MOISÉS NAÍM
El precio que pagan los Gobiernos que violan reglas básicas de la democracia ha venido cayendo. Ahora está demasiado barato y es urgente subirlo. Tiene que haber más riesgos y más costos para quienes atentan contra la libertad.
Lo sorprendente es que, al mismo tiempo que la impunidad de los autócratas parece reinar, todavía hay Gobiernos disfrazados de demócratas que temen que el mundo descubra lo que realmente ocurre entre bastidores. Hay regímenes autoritarios que hacen sorprendentes esfuerzos para mantener la reputación, la “marca”, de la democracia. Y organizan costosas y arriesgadas maniobras para obtener el “sello de calidad” que confiere el hecho de ser “elegido por el pueblo”. ¿Por qué Vladímir Putin, por ejemplo, monta un tinglado tan complicado de elecciones, rotación de cargos con Dmitri Medvédev y todo tipo de gestos para parecer un dirigente democrático? Podría simplemente declararse jefe de Estado y seguir gobernando de la manera tan autoritaria como lo ha venido haciendo durante más de una década. Y lo mismo ocurre en muchos otros países. De Marruecos a Argentina, de Irán a Ecuador y de Angola a Venezuela, muchos Gobiernos se han vuelto diestros prestidigitadores políticos, que con una mano distraen al mundo con elecciones y otros rituales democráticos mientras que con la otra hacen todo tipo de trampas para concentrar poder, reprimir a los opositores y silenciar a sus críticos.
Claro que aún quedan algunos que son más sinceros en su totalitarismo: Corea del Norte, Bielorrusia, Cuba, etcétera. Pero son cada vez menos: el número de países no democráticos cayó de 69 en 1973 a 47 actualmente.
Así, la buena noticia es que existe la oportunidad de presionar a los dirigentes pseudodemocráticos que socavan las libertades en sus países; esa oportunidad está ahí para los Gobiernos y líderes de otras naciones que la quieran aprovechar. La mala noticia es que últimamente muy pocos lo hacen.

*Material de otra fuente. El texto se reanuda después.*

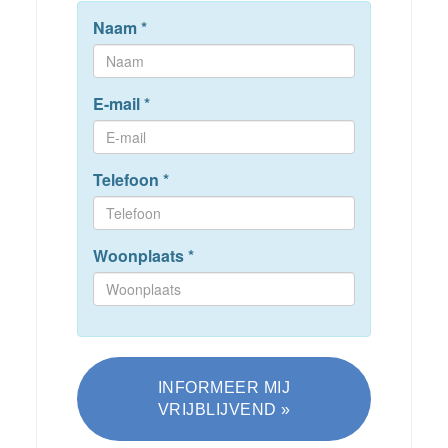
Naam
*
E-mail
*
Telefoon
*
Woonplaats
*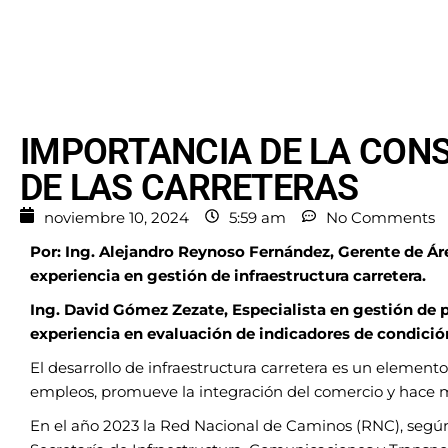
IMPORTANCIA DE LA CON
DE LAS CARRETERAS
noviembre 10, 2024
5:59 am
No Comments
Por: Ing. Alejandro Reynoso Fernández,
Gerente de Á
experiencia en gestión de infraestructura carretera.
Ing. David Gómez Zezate,
Especialista en gestión 
experiencia en evaluación de indicadores de condició
El desarrollo de infraestructura carretera es un elemen
empleos, promueve la integración del comercio y hace 
En el año 2023 la Red Nacional de Caminos (RNC), según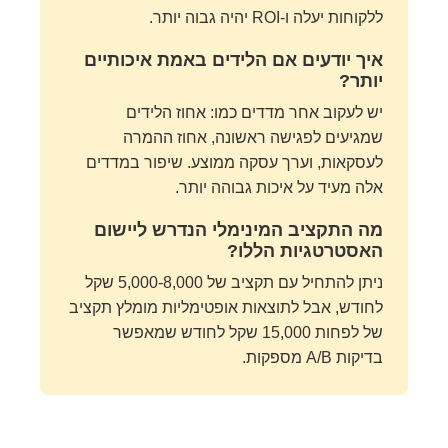
ללקוחות יעלה ו-ROI יהיה גבוה יותר.
איך יודעים אם הלידים באמת איכותיים
יותר?
יש לעקוב אחר מדדים כמו: אחוז הלידים
שמגיעים לפגישה ראשונה, אחוז ההמרה
לעסקאות, וערך עסקה ממוצע. שיפור במדדים
אלה מעיד על איכות גבוהה יותר.
מה התקציב המינימלי הנדרש ליישום
האסטרטגיות הללו?
ניתן להתחיל עם תקציב של 5,000-8,000 שקל
לחודש, אבל לתוצאות אופטימליות מומלץ תקציב
של לפחות 15,000 שקל לחודש שמאפשר
בדיקות A/B מספקות.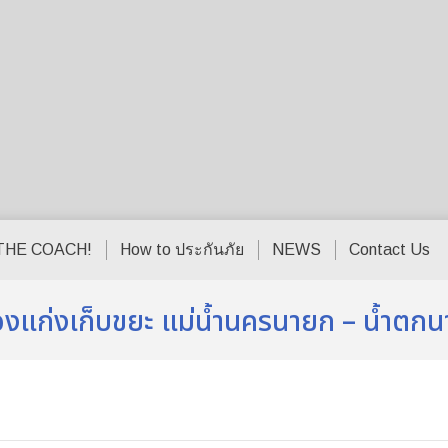
THE COACH!
How to ประกันภัย
NEWS
Contact Us
่องแก่งเก็บขยะ แม่น้ำนครนายก – น้ำตก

Uno de los ejemplos más ilustrativos de esto es lo que ocurre en América Latina. Durante las cruentas dictaduras que sufrieron muchos países latinoamericanos en los años setenta y ochenta, Venezuela era la democracia que acogía y protegía a los líderes políticos perseguidos por los regímenes militares. Hoy en día, muchos de estos antiguos refugiados están de regreso en sus países y ocupan altos cargos en el Gobierno, el Parlamento o los partidos políticos. Su silencio ante lo que sucede en Venezuela es ensordecedor.
La cruel indiferencia de Brasil es quizás la más notable. No se trata de que este país se transforme en el gendarme de la democracia en la región, o que intervenga arbitrariamente en los asuntos internos de los vecinos. Se trata de que de vez en cuando… diga algo. Se trata de que su política internacional refleje los valores de una de las democracias más grandes y vibrantes del planeta. De que exprese públicamente su opinión un país respetado e influyente. Un país cuyos actuales líderes tienen la autoridad moral de quienes han sufrido en carne propia las consecuencias de oponerse a un régimen que recurría a la represión y al castigo como prácticas habituales.

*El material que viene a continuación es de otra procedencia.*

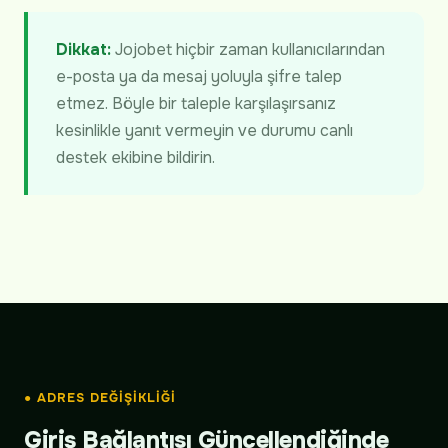
Dikkat:
Jojobet hiçbir zaman kullanıcılarından
e-posta ya da mesaj yoluyla şifre talep
etmez. Böyle bir taleple karşılaşırsanız
kesinlikle yanıt vermeyin ve durumu canlı
destek ekibine bildirin.
● ADRES DEĞIŞIKLIĞI
Giriş Bağlantısı Güncellendiğinde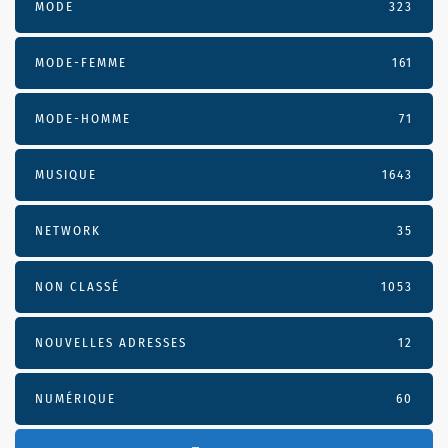
MODE
323
MODE-FEMME
161
MODE-HOMME
71
MUSIQUE
1643
NETWORK
35
NON CLASSÉ
1053
NOUVELLES ADRESSES
12
NUMÉRIQUE
60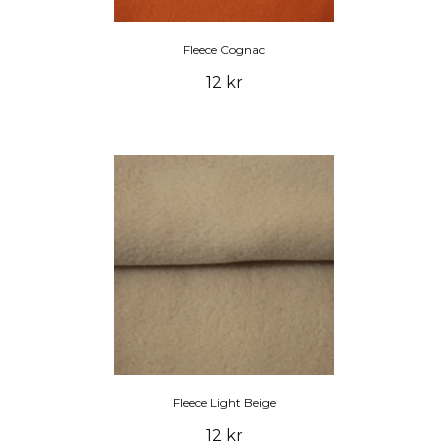
Fleece Cognac
12 kr
Fleece Light Beige
12 kr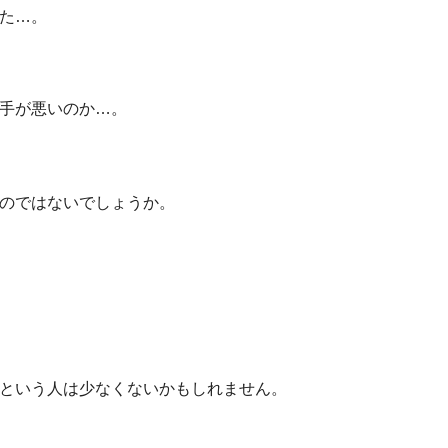
た…。
手が悪いのか…。
のではないでしょうか。
という人は少なくないかもしれません。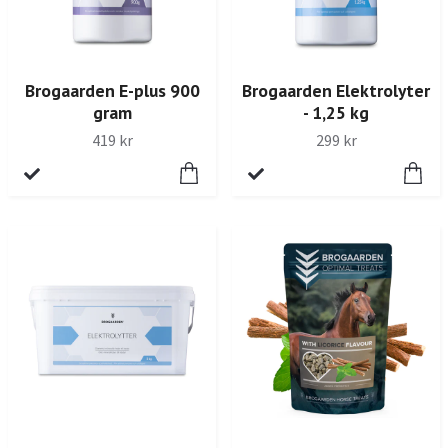
Brogaarden E-plus 900
Brogaarden Elektrolyter
gram
- 1,25 kg
419 kr
299 kr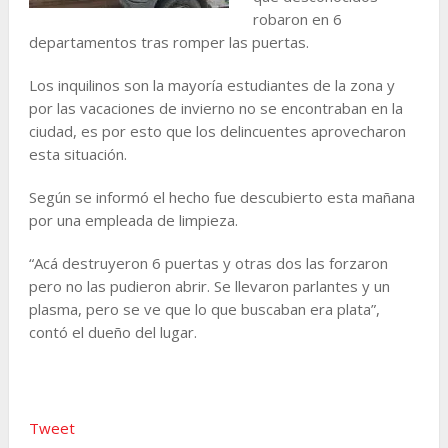
robaron en 6
departamentos tras romper las puertas.
Los inquilinos son la mayoría estudiantes de la zona y
por las vacaciones de invierno no se encontraban en la
ciudad, es por esto que los delincuentes aprovecharon
esta situación.
Según se informó el hecho fue descubierto esta mañana
por una empleada de limpieza.
“Acá destruyeron 6 puertas y otras dos las forzaron
pero no las pudieron abrir. Se llevaron parlantes y un
plasma, pero se ve que lo que buscaban era plata”,
contó el dueño del lugar.
Tweet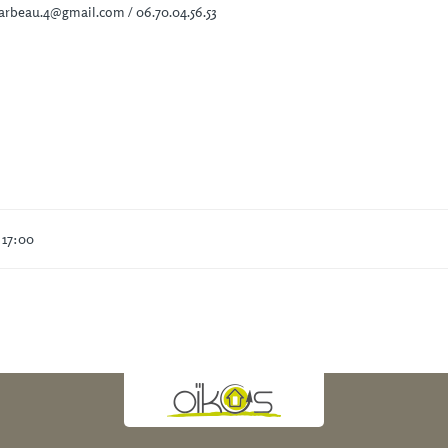
arbeau.4@gmail.com / 06.70.04.56.53
 17:00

Los demócratas del mundo, pero especialmente los de América Latina, observaron con sorpresa y tristeza el estruendoso silencio que mantuvo Lula da Silva durante sus ocho años como presidente frente a las claras violaciones de derechos humanos en Cuba, o frente a las más enmascaradas violaciones a la democracia que perpetraron Hugo Chávez en Venezuela, Rafael Correa en Ecuador o Daniel Ortega en Nicaragua. Ni una sola palabra. Nunca una observación crítica…

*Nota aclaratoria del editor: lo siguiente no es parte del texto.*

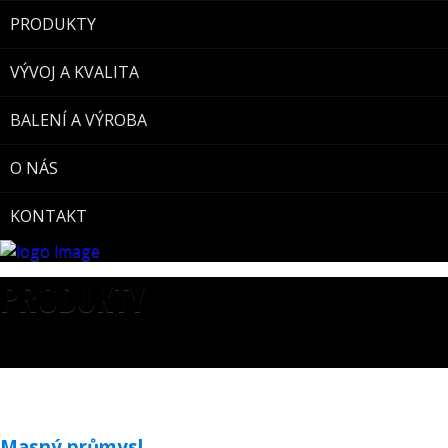
PRODUKTY
VÝVOJ A KVALITA
BALENÍ A VÝROBA
O NÁS
KONTAKT
PRODUKTY
Masný průmysl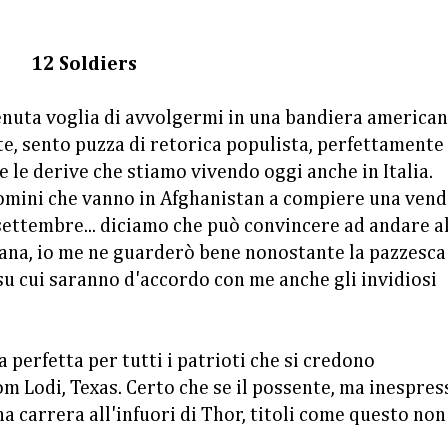
12 Soldiers
enuta voglia di avvolgermi in una bandiera american
te, sento puzza di retorica populista, perfettamente
e le derive che stiamo vivendo oggi anche in Italia.
omini che vanno in Afghanistan a compiere una vend
 settembre... diciamo che può convincere ad andare a
na, io me ne guarderò bene nonostante la pazzesca
u cui saranno d'accordo con me anche gli invidiosi
a perfetta per tutti i patrioti che si credono
 Lodi, Texas. Certo che se il possente, ma inespres
 carrera all'infuori di Thor, titoli come questo non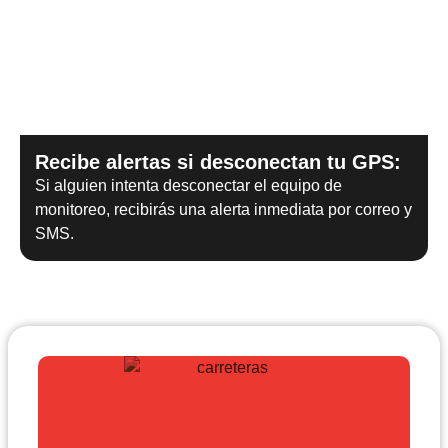
Recibe alertas si desconectan tu GPS:
Si alguien intenta desconectar el equipo de
monitoreo, recibirás una alerta inmediata por correo y
SMS.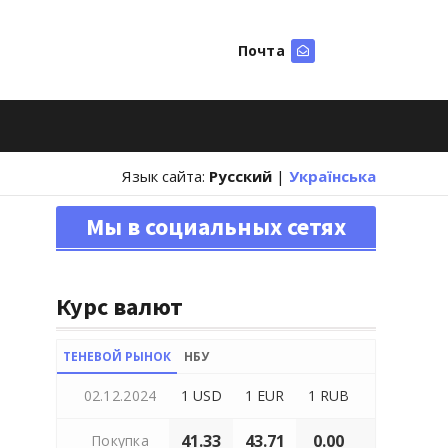
Почта
Искать
Язык сайта:
Русский
|
Українська
Мы в социальных сетях
Курс валют
ТЕНЕВОЙ РЫНОК
НБУ
02.12.2024
1 USD
1 EUR
1 RUB
41.33
43.71
0.00
Покупка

La esperanza es que Dilma Rousseff sea diferente. Pero hasta ahora no lo ha sido. Brasil reconoció inmediatamente a Nicolás Maduro como presidente, aun sabiendo que había razones para dudar de su triunfo. Esas mismas dudas hicieron que el propio Brasil estuviese entre los países que días después presionaron a Venezuela para que se auditaran los votos. Maduro aceptó un nuevo recuento. Pero las autoridades electorales lo están haciendo de una manera sospechosamente inadecuada. Un Gobierno seguro de haber ganado no debe tener miedo de contar los votos abierta y rigurosamente. Y un Gobierno democrático no debe impedir que los diputados de la oposición hablen en la Asamblea Nacional. Y menos tolerar que los propios legisladores oficialistas los acallen dándoles en plena Asamblea una paliza que los mandó al hospital.
Por favor, díganos, presidenta Dilma Rousseff: ¿Qué piensa usted de todo esto?